## [DATA PROVIDED]

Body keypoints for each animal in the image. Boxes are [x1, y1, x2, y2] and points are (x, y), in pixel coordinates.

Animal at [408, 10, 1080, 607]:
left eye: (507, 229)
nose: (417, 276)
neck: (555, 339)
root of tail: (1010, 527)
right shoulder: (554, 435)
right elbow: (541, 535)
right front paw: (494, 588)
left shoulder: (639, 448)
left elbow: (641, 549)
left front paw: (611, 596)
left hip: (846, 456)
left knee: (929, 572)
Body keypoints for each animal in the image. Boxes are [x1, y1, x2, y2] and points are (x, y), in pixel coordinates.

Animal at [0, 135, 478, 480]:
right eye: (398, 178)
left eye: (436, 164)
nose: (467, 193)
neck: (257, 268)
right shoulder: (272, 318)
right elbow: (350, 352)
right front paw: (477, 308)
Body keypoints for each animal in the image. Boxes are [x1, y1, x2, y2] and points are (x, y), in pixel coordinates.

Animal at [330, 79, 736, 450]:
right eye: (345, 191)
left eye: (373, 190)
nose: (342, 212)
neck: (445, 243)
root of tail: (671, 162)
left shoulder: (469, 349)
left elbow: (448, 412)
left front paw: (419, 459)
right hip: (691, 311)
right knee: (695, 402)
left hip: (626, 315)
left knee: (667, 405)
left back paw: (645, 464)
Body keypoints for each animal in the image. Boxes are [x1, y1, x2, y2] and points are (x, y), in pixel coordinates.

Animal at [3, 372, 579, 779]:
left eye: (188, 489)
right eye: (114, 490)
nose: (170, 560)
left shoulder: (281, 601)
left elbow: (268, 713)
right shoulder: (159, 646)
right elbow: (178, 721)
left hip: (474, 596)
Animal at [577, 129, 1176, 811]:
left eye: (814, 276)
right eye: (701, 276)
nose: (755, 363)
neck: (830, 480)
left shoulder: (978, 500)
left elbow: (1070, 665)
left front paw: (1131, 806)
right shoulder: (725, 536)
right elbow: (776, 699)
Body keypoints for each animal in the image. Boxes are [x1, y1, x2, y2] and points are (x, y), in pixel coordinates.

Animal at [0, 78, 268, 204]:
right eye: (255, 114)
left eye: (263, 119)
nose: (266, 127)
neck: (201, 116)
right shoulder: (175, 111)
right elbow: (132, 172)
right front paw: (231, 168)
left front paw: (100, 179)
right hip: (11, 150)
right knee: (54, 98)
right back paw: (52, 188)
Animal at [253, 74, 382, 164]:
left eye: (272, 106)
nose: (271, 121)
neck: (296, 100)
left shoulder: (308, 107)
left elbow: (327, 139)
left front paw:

## [EXERCISE DIRECTIONS]
Print, without alteration, only the lines above between the one holding "neck: (445, 243)" and the one holding "left front paw: (100, 179)", inclusive.

## [RESPONSE AREA]
neck: (445, 243)
root of tail: (671, 162)
left shoulder: (469, 349)
left elbow: (448, 412)
left front paw: (419, 459)
right hip: (691, 311)
right knee: (695, 402)
left hip: (626, 315)
left knee: (667, 405)
left back paw: (645, 464)
Body keypoints for each animal in the image. Boxes are [x1, y1, x2, y2] and points are (x, y), in pixel coordinates.

Animal at [3, 372, 579, 779]:
left eye: (188, 489)
right eye: (114, 490)
nose: (170, 560)
left shoulder: (281, 601)
left elbow: (268, 713)
right shoulder: (159, 646)
right elbow: (178, 721)
left hip: (474, 596)
Animal at [577, 129, 1176, 811]:
left eye: (814, 276)
right eye: (701, 276)
nose: (755, 363)
neck: (830, 480)
left shoulder: (978, 500)
left elbow: (1070, 665)
left front paw: (1131, 806)
right shoulder: (725, 536)
right elbow: (776, 699)
Body keypoints for each animal in the image. Boxes are [x1, y1, x2, y2] and points are (x, y), in pixel coordinates.

Animal at [0, 78, 268, 204]:
right eye: (255, 114)
left eye: (263, 119)
nose: (266, 127)
neck: (201, 116)
right shoulder: (175, 111)
right elbow: (132, 172)
right front paw: (231, 168)
left front paw: (100, 179)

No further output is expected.